[Opening LISTED RECORDS section]

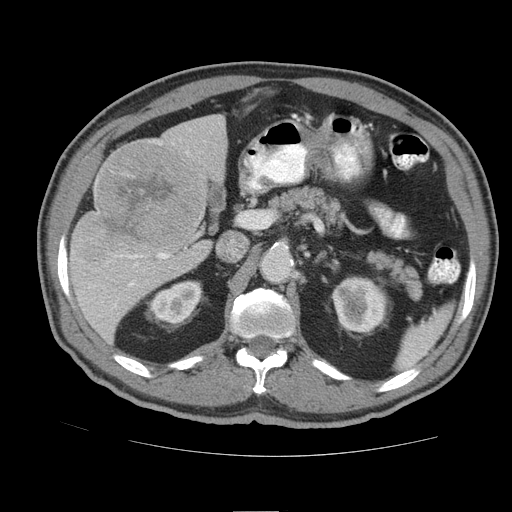
Contrast-enhanced abdominal CT (liver protocol), one axial slice; slice 48 of 105 in the series (ordered by position); reconstruction kernel STANDARD; soft-tissue window (W 400 / L 40 HU); 2.5 mm slice thickness; 512 × 512 image matrix, field of view 380 × 380 mm. From the clinical record (not read from this slice): diagnosis: hepatocellular carcinoma (patient treated with transarterial chemoembolisation; whether this scan precedes or follows treatment is not stated here); TNM stage (as recorded): Stage-IIIB; Child-Pugh class: A; tumour nodularity: multinodular.
Structures marked on this image (semi-automatic segmentation, software-assisted and operator-edited):
- liver parenchyma outside the tumour (the mass and vessels are separate outlines, so this box may not span the whole liver): box from (x=68, y=114) to (x=227, y=342) px
- mass: (x=72, y=141)–(x=200, y=259)
- portal vein: (x=108, y=152)–(x=188, y=307)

[Closing LISTED RECORDS section]

▸ **WHAT YOU ARE ASKED TO DO**
An exact transcript of the listing is needed, free of pictures.

▸ **ANSWER TO THIS PROBLEM**
Contrast-enhanced abdominal CT (liver protocol), one axial slice; slice 48 of 105 in the series (ordered by position); reconstruction kernel STANDARD; soft-tissue window (W 400 / L 40 HU); 2.5 mm slice thickness; 512 × 512 image matrix, field of view 380 × 380 mm. From the clinical record (not read from this slice): diagnosis: hepatocellular carcinoma (patient treated with transarterial chemoembolisation; whether this scan precedes or follows treatment is not stated here); TNM stage (as recorded): Stage-IIIB; Child-Pugh class: A; tumour nodularity: multinodular.
Structures marked on this image (semi-automatic segmentation, software-assisted and operator-edited):
- liver parenchyma outside the tumour (the mass and vessels are separate outlines, so this box may not span the whole liver): box from (x=68, y=114) to (x=227, y=342) px
- mass: (x=72, y=141)–(x=200, y=259)
- portal vein: (x=108, y=152)–(x=188, y=307)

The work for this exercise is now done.